The device 202, installed by the method 500, may not require any further maintenance and/or replacement after installation. The device 202 may also be retrofitted with different types of engines having different operational parameters. For example, the number and diameter of the hollow tubes 306 may be varied to meet the different operational parameters. Further, the number of the cylindrical inserts 402 and the angular orientations between the through passages 404 of the cylindrical inserts 402 may also be varied. Therefore, the device 202 may provide multiple backpressure, sound attenuation and flow rate options. Specifically, the device 202 may provide a substitute for the DPF 118 in terms of backpressure, sound attenuation, flow rate and flow guidance of the exhaust gas.

While aspects of the present disclosure have been particularly shown and described with reference to the embodiments above, it will be understood by those skilled in the art that various additional embodiments may be contemplated by the modification of the disclosed machines, systems and methods without departing from the spirit and scope of what is disclosed.
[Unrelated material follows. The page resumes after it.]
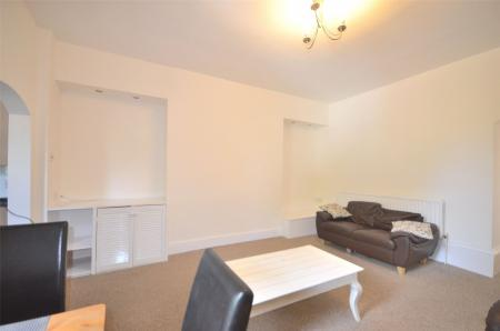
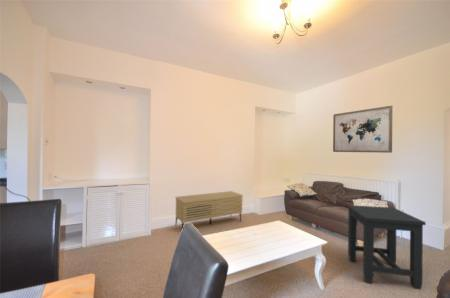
+ sideboard [175,190,244,229]
+ wall art [332,105,393,154]
+ side table [346,204,427,291]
Such embodiments should be understood to fall within the scope of the present disclosure as determined based upon the claims and any equivalents thereof.

Claims

1. A method of retrofitting an aftertreatment system of an engine, the aftertreatment system having a diesel particulate filter, the method comprising:

removing a regeneration routine associated with the diesel particulate filter from an electronic control module of the engine; and

replacing the diesel particulate filter, the replacement comprising: removing the diesel particulate filter from the aftertreatment system; providing a housing at a location of the diesel particulate filter; providing a first end plate at an upstream end of the housing; providing a second end plate at a downstream end of the housing; and providing a plurality of hollow tubes between the first end plate and the second end plate, wherein a number of the plurality of hollow tubes and a diameter of each of the plurality of hollow tubes are based on at least one operational parameter of the engine; and providing a plurality of cylindrical inserts adjacent to one another within at least one of the plurality of hollow tubes, wherein each of the plurality of cylindrical inserts comprises a through passage oriented obliquely relative to a longitudinal axis of the cylindrical insert, and wherein a number of the plurality of cylindrical inserts and an angular orientation between adjacent cylindrical inserts are based on the at least one operational parameter of the engine.